To do
Copy out the text of every item below word for word, leaving out the pictures.
────────────────────────────────────────
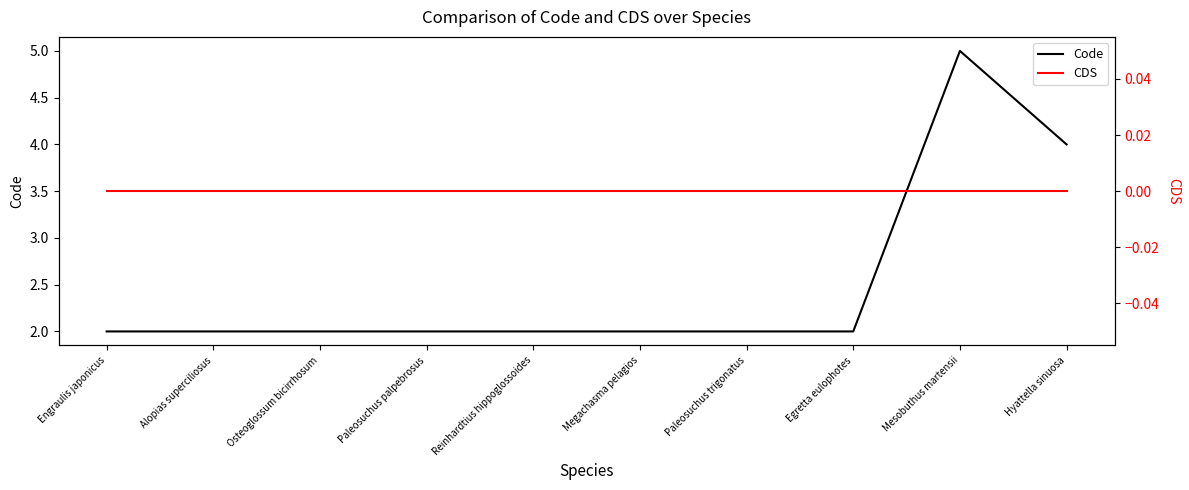

What is the sum of the Code values at Alopias superciliosus and Egretta eulophotes?

4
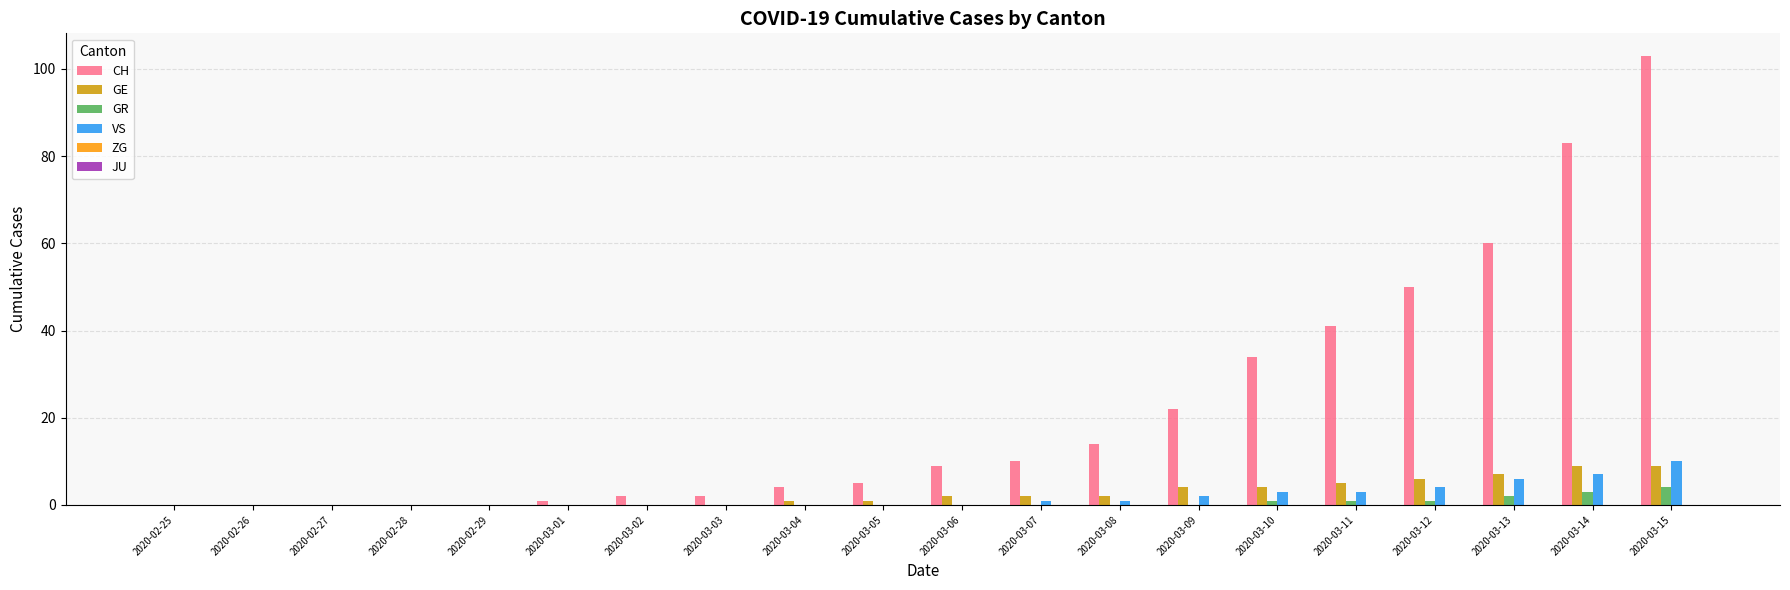

Which series has the largest total across all categories?

CH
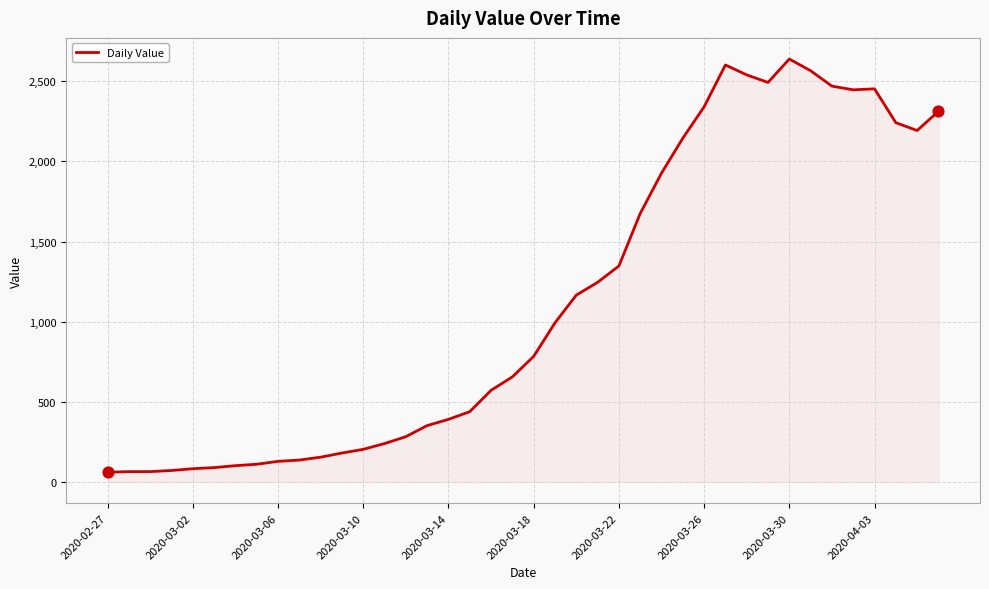

What is the smallest value displayed?

61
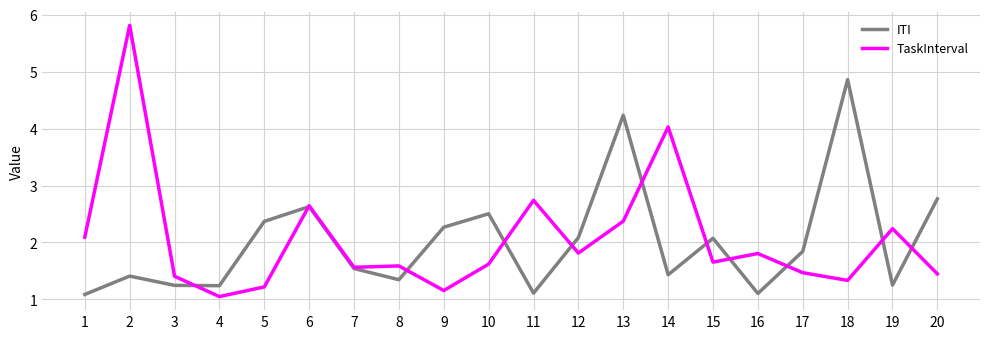

What is the total value across all series at 8?

2.9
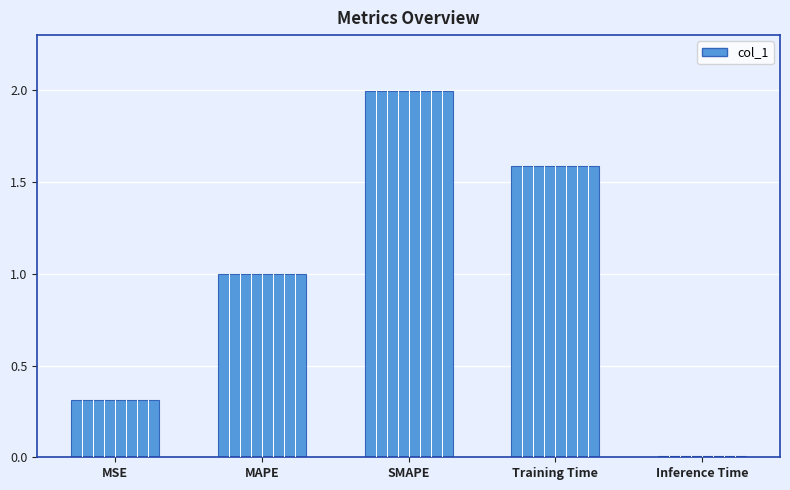

List the labels in order of value, largest first.

SMAPE, Training Time, MAPE, MSE, Inference Time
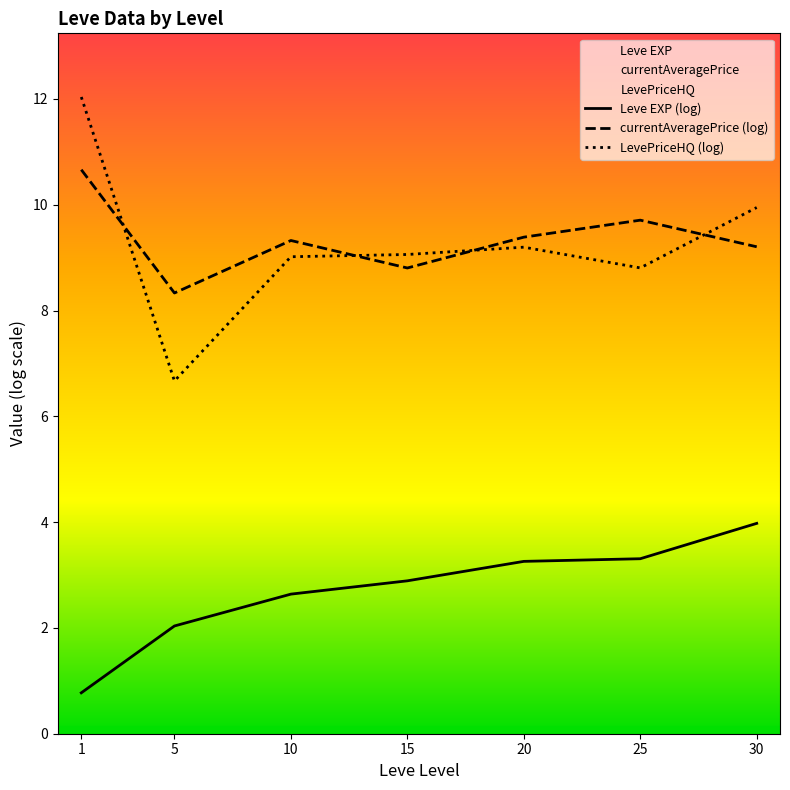

At which category is the sum across all series the highest?

1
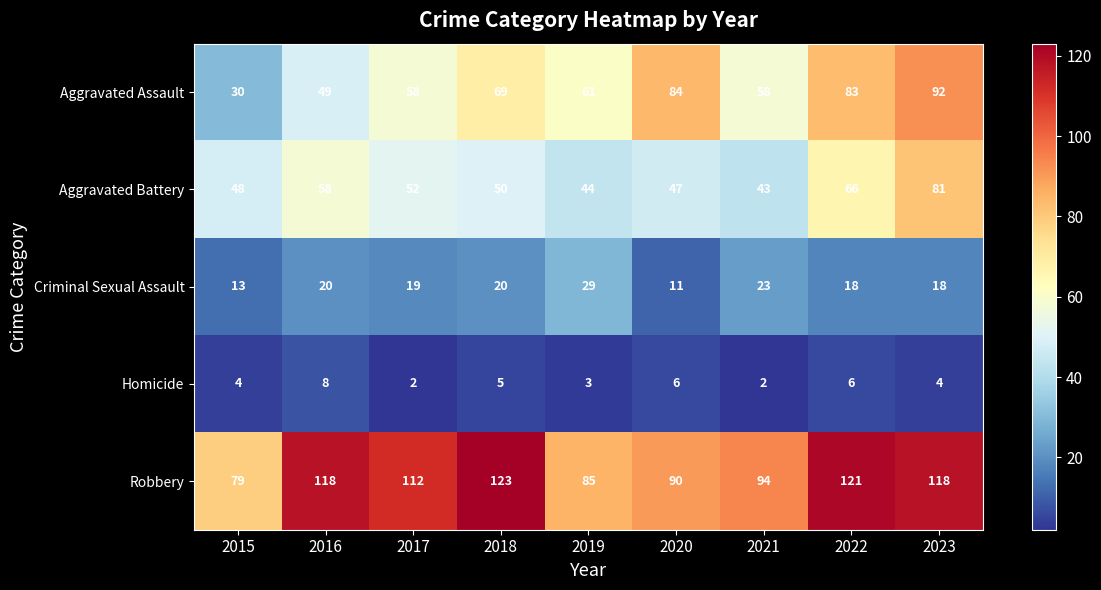

The value of Homicide at 2018 is 3. True or false?

False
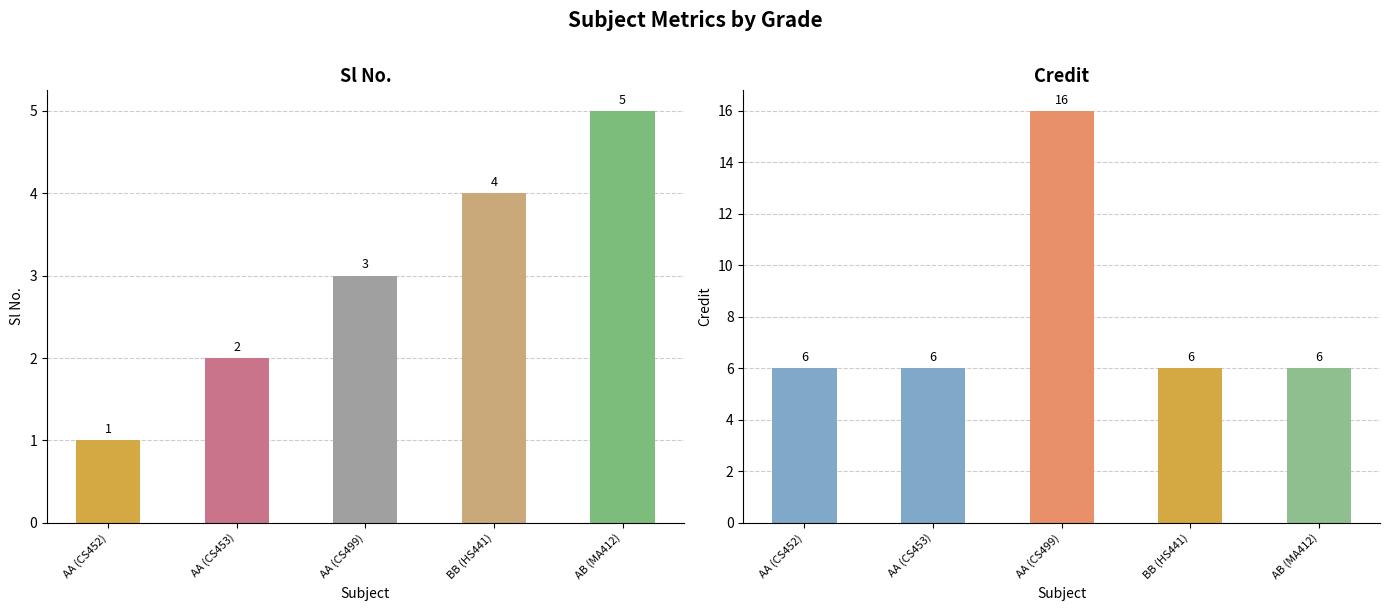

The value of Sl No. at BB (HS441) is 6. True or false?

False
────────────────────────────────────────
Answer space
What is the sum of the Code values at Alopias superciliosus and Egretta eulophotes?

4

Which series has the largest total across all categories?

CH

What is the smallest value displayed?

61

What is the total value across all series at 8?

2.9

List the labels in order of value, largest first.

SMAPE, Training Time, MAPE, MSE, Inference Time

At which category is the sum across all series the highest?

1

The value of Homicide at 2018 is 3. True or false?

False

The value of Sl No. at BB (HS441) is 6. True or false?

False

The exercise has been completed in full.